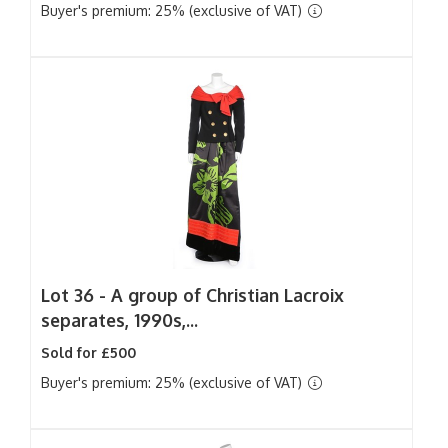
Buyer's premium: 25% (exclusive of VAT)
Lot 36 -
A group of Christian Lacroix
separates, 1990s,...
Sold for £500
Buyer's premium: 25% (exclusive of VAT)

━━━━━━━━━━━━━━━━━━━━━━━━━━━━━━

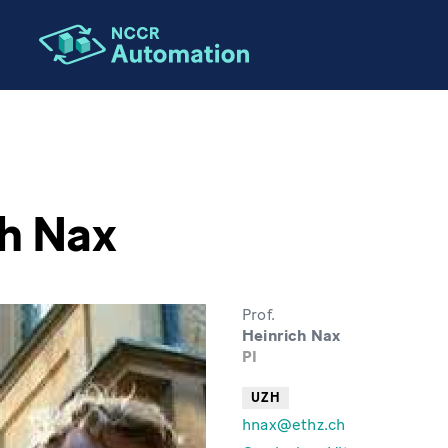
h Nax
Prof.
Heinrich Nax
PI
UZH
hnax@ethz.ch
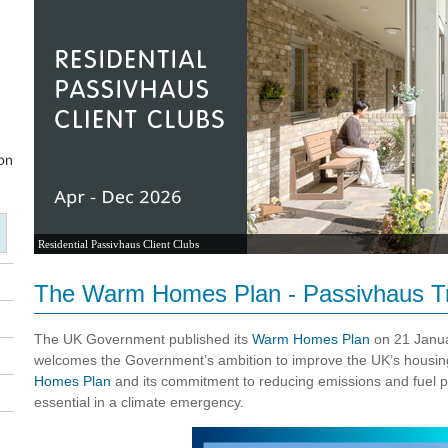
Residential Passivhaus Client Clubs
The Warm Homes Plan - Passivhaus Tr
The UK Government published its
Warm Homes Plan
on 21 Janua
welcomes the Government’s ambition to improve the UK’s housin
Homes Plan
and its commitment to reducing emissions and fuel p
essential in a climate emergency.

━━━━━━━━━━━━━━━━━━━━━━━━━━━━━━

PROBLEM TO SOLVE: Find the lines of the listing above that hold "Passivhaus". Please copy them.

SOLUTION TO THIS EXERCISE:
Residential Passivhaus Client Clubs
The Warm Homes Plan - Passivhaus Tr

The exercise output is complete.